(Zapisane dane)
↓↓↓
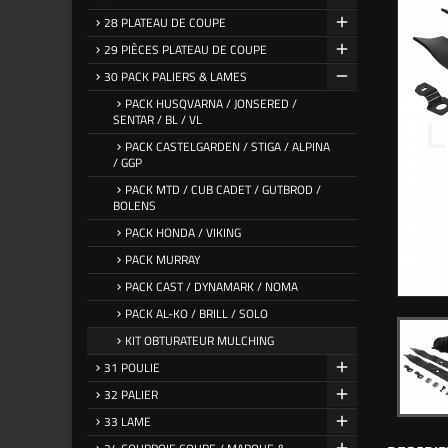
28 PLATEAU DE COUPE
29 PIÈCES PLATEAU DE COUPE
30 PACK PALIERS & LAMES
PACK HUSQVARNA / JONSERED /
SENTAR / BL / VL
PACK CASTELGARDEN / STIGA / ALPINA
/ GGP
PACK MTD / CUB CADET / GUTBROD /
BOLENS
PACK HONDA / VIKING
PACK MURRAY
PACK CAST / DYNAMARK / NOMA
PACK AL-KO / BRILL / SOLO
KIT OBTURATEUR MULCHING
31 POULIE
32 PALIER
33 LAME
↑↑↑
__Zadanie__.
Przepisz słowo w słowo wszystkie wiersze tekstu z danych i nie umieszczaj w odpowiedzi obrazów.

__Twoje rozwiązanie__.
28 PLATEAU DE COUPE
29 PIÈCES PLATEAU DE COUPE
30 PACK PALIERS & LAMES
PACK HUSQVARNA / JONSERED /
SENTAR / BL / VL
PACK CASTELGARDEN / STIGA / ALPINA
/ GGP
PACK MTD / CUB CADET / GUTBROD /
BOLENS
PACK HONDA / VIKING
PACK MURRAY
PACK CAST / DYNAMARK / NOMA
PACK AL-KO / BRILL / SOLO
KIT OBTURATEUR MULCHING
31 POULIE
32 PALIER
33 LAME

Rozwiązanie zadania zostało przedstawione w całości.